Mason: Curbside pickup! We made that an option on our website in 2020 and that helped a lot of people.
Manhoff: The biggest win for us was one of the adjustments we made just days into the pandemic. We switched to a point-of-sale system called ComicHub and it changed the game for us. It moved almost our inventory online and available for purchase overnight. It allowed us to survive the first couple months where mail order was our only option to get product to our customers.
Denton: We used the shutdown to implement a new point-of-sale system, ComicHub, that put our entire inventory on sale to the entire U.S. and it has worked out quite well for us. We now do business in pretty much every state in the country, as well as internationally.
Haines: We started doing Facebook Live sales. This was a great way during lockdown periods to continue to provide avenues of purchasing for our customers. One of the complications of a retail model that includes so very many SKUs is that customers often find items by accident, due to their placement next to something they were looking for or because it stands out visually in some way. Without the ability to come into the store to happen upon these things, we needed to find a way to get products in front of customers.
How are you feeling about where the comics medium and industry is headed?
Chase: More and more, readers can find people who look like themselves in these stories. Creators have to work hard to find an audience, often by posting work online for years, but a good deal of this work is being discovered and shared and sometimes even published for bookstores like mine to present to our customers.
Cutler: We could not possibly be more optimistic about comics—the material and the industry.
Denton: I’m very optimistic. The comics medium exists to give people an escape from the humdrum of everyday life. It’s also now being taken more seriously by the public. It’s not “just for kids” or a “nerdy hobby”; it’s literature that can be enjoyed by everyone. Teachers come in for recommendations for the kids in their class, and parents bring their kids in to start them down the road to reading for fun and not for classwork. As long as the industry puts out good stories and comic shops engage their communities, I feel that everything is looking up.
Haines: There’s no way to know what the future holds, with Covid still hanging over everything and supply chain issues becoming more obvious and pervasive, but I do know that we’re equipped to handle it. The key is being able to adapt and pivot, finding solutions to the situation instead of fighting against things that are outside of our control. With the last two years serving as evidence of how capable we are, there really doesn’t seem to be anything we can’t overcome.

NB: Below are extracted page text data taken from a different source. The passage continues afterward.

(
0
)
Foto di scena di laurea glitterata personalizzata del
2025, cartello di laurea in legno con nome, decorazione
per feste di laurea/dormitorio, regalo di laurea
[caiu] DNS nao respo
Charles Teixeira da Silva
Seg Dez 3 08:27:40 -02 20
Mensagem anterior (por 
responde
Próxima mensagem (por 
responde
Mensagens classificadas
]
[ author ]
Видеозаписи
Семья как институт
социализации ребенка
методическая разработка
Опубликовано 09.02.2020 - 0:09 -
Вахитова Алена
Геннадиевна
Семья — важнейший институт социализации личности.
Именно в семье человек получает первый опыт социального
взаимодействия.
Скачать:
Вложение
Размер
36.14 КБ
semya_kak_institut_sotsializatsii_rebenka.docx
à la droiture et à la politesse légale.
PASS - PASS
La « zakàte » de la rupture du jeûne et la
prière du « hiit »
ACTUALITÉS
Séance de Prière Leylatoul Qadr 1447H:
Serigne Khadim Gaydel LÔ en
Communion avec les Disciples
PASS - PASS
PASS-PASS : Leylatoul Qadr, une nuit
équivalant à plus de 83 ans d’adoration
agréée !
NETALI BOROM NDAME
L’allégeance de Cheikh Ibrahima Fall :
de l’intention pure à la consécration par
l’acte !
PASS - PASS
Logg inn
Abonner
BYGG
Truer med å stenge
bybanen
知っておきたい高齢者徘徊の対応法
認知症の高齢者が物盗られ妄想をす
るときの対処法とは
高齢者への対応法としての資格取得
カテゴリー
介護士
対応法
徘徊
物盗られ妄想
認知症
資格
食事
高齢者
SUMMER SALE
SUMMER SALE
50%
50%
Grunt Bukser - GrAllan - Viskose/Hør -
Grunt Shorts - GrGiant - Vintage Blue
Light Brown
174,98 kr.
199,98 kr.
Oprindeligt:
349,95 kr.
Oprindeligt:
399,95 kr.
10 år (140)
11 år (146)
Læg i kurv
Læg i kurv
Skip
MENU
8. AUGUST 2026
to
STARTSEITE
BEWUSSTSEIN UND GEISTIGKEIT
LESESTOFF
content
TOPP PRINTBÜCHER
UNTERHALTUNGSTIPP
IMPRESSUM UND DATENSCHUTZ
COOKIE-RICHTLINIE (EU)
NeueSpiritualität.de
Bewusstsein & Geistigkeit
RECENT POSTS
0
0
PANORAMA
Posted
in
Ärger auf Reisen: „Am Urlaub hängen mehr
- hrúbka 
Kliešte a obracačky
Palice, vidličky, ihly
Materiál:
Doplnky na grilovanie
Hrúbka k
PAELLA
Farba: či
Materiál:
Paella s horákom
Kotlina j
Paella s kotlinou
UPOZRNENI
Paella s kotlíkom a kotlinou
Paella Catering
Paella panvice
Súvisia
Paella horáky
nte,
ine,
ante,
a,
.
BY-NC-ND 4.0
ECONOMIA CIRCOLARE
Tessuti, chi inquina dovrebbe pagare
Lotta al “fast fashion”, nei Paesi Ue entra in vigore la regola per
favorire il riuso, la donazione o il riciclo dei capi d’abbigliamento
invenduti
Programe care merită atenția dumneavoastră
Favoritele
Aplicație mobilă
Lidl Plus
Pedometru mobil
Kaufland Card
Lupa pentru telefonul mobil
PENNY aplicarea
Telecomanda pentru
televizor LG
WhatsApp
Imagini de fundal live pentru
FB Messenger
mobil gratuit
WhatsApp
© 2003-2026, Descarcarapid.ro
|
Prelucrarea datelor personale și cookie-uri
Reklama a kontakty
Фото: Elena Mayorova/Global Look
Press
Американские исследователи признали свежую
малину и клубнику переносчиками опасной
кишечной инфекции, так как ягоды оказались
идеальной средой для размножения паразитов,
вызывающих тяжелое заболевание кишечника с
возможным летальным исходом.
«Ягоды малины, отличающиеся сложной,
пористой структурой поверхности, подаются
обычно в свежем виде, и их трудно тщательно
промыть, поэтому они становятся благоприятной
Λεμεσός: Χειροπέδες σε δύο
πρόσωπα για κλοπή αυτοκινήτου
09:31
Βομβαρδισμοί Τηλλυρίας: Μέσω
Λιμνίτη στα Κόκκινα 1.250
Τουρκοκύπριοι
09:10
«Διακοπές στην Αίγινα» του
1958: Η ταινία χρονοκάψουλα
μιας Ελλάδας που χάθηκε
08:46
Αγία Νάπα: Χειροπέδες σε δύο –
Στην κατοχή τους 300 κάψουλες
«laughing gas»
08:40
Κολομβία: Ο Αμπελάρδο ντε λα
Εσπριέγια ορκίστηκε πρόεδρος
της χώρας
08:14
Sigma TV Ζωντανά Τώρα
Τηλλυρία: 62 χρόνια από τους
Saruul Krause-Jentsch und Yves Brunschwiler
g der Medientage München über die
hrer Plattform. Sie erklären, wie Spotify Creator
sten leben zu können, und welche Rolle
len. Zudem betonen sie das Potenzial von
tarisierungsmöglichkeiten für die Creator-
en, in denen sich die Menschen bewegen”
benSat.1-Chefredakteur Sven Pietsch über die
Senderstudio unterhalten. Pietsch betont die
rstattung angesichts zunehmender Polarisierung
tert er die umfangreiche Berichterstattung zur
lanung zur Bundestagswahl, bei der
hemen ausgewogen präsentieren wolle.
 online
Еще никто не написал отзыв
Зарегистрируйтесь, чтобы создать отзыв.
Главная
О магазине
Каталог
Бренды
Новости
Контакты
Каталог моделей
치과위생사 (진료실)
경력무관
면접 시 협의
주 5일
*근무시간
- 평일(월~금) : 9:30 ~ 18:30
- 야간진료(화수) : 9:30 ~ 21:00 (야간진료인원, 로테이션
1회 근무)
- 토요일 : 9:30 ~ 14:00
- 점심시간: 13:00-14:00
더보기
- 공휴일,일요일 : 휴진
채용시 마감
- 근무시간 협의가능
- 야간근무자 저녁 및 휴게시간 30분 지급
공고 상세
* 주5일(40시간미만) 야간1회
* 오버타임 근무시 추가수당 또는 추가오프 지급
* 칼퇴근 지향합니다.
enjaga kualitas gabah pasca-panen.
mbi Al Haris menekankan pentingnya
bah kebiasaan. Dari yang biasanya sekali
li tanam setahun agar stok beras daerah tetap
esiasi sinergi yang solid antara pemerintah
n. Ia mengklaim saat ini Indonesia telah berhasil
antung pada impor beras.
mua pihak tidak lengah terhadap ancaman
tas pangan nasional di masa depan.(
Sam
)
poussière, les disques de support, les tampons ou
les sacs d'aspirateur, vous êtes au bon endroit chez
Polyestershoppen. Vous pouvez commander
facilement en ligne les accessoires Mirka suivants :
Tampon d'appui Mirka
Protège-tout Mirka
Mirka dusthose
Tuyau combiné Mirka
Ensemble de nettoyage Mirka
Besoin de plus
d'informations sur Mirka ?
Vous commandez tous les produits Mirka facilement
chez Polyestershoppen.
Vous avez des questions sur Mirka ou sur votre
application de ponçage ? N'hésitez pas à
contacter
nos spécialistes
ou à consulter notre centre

Manhoff: I’m very excited for where the industry is headed. It seems like many stores are coming off banner years and the beginning of 2022 is keeping the good vibes going. Most publishers are responsive to retailer needs, and relations are fairly civil. Distribution certainly has some kinks to work out, but I believe we can get where we need to go. Overall, things are going well for Team Comics. It’s a hard gig for everyone involved, but it’s better than working a square job any day of the week.
David Harper runs the subscription comic book site Sktchd and is the host of Off Panel, a weekly comics interview podcast.